Nel mio lavoro non posso prescindere da me, dalle mie forze, dal mio carattere o dalle mie esperienze pregresse. Quindi la domanda che mi faccio è la seguente: come posso conciliare questi aspetti, le mie prestazioni professionali con il mio privato, senza intaccarli o peggio comprometterli? 

Quanti mestieri ci impongono di essere presenti nella nostra totalità: insegnanti, operatori sociosanitari, soccorritori, artisti ecc. Tutti chiamati quasi quotidianamente ad essere presenti pienamente nello svolgimento del loro mestiere. Quando il lavoro diventa totalizzante, quali strumenti ho a disposizione per separare e valorizzare entrambi gli aspetti?
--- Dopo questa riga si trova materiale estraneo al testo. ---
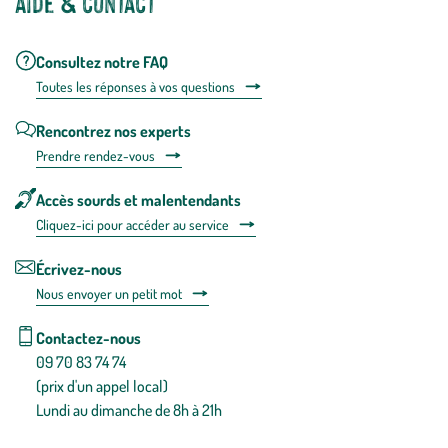
Aide & contact
Consultez notre FAQ
Toutes les répons
es à vos questions
Rencontrez nos experts
Prendre rendez-vous
Accès sourds et malentendants
Cliquez-ici pour accéder au service
Écrivez-nous
Nous envoyer un petit mot
Contactez-nous
09 70 83 74 74
(prix d'un appel local)
Lundi au dimanche de 8h à 21h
Se diamo per appresa l’esistenza del contratto psicologico, per quanto astratto, estremamente importante e presente nella nostra vita lavorativa, va da sé la necessità di rinnovarlo, riconoscendo la nostra crescita lavorativa ed emotiva, i nostri cambiamenti fisici ed esperienziali e dando una nuova e fresca lettura delle nostre abilità acquisite. Tracciando quindi ciò che è accaduto nella mia vita professionale, ma anche comprendendo come tutto questo sia stato condizionato dal mio privato.

 

 

Quanti luoghi di lavoro, pubblici o privati,  hanno gli spazi, il tempo, le risorse economiche e i percorsi strutturati per offrire questa complessa ma necessaria “revisione” al proprio personale?

Immaginando per un attimo che tutte le aziende e istituzioni pubbliche e private facciano un’attenta e frequente “manutenzione” del sistema emotivo e valoriale e dello sviluppo professionale di un gruppo di lavoro, ci verrebbe da chiedersi quanto sarebbero frequenti le malattie professionali e in quale direzione andrebbe la produttività dell’organizzazione?
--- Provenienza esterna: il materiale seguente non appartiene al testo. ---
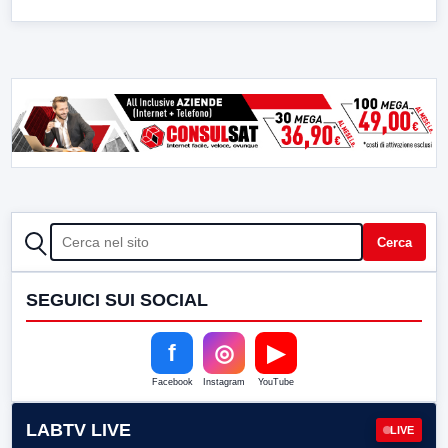
CERCA
Cerca
SEGUICI SUI SOCIAL
f
◎
▶
Facebook
Instagram
YouTube
LABTV LIVE
LIVE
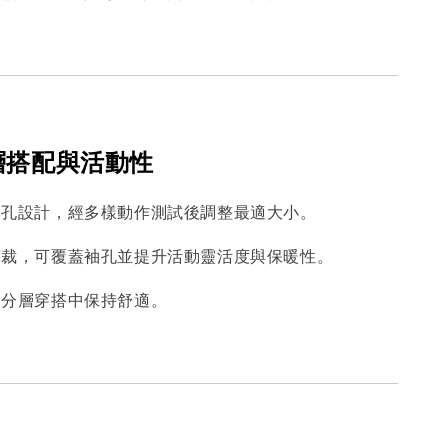
分層搭配與活動性
袖孔設計，經多樣動作測試後調整最適大小。
剪裁，可覆蓋袖孔並提升活動靈活度與保暖性。
同分層穿搭中保持舒適。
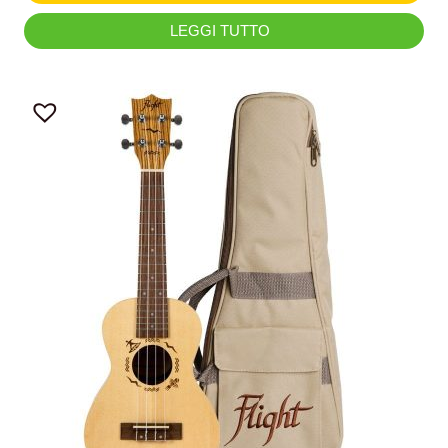
LEGGI TUTTO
Attualmente nella maggior parte delle aziende ed istituzioni pubbliche la formazione è strutturata per migliorare le prestazioni lavorative, con una particolare attenzione agli strumenti e alle competenze inerenti il lavoro, ma tutt’oggi si fa fatica a immaginare che l’esecutore del compito sia altrettanto fondamentale, che al centro di tutto ciò ci siano le persone.

Quindi, qualora avessimo bisogno di “manutenzione”, che cosa potremmo fare?

 

 

Tutti noi ci predisponiamo meglio verso offerte formative che si propongono come risolutive, che, anche lì dove queste vengono proposte in perfetta buona fede, rischiano di ingannare seriamente sia il lavoratore che la sua organizzazione. Non esistono percorsi formativi che ci mettano in mano la soluzione, esiste tuttavia la nostra abilità di ascoltare, di accogliere, di creare, di cambiare, e queste abilità che tutti abbiamo vanno semplicemente esercitate, “manutenute”.

Tutti abbiamo la capacità di gestire quello che sentiamo quando svolgiamo il nostro compito lavorativo, ma spesso questa preziosa abilità viene notata soltanto quando viene a mancare. E se trascurata a lungo crea lo spazio per i più bizzarri sistemi difensivi e per barriere variopinte, con il forte rischio di giungere alla sindrome del burnout.

Ovviamente, più il muro è alto, più ci impedisce di vedere oltre, di lasciarci andare, di fidarci del nostro datore di lavoro e del gruppo lavorativo. 

Quindi dobbiamo creare l’abitudine di “manutenerci”, per essere sempre in forma, dobbiamo apprendere gli esercizi necessari e creare gli spazi idonei in cui eseguirli, perché non sappiamo mai quali montagne dovremmo andare a scalare e quali muri abbattere.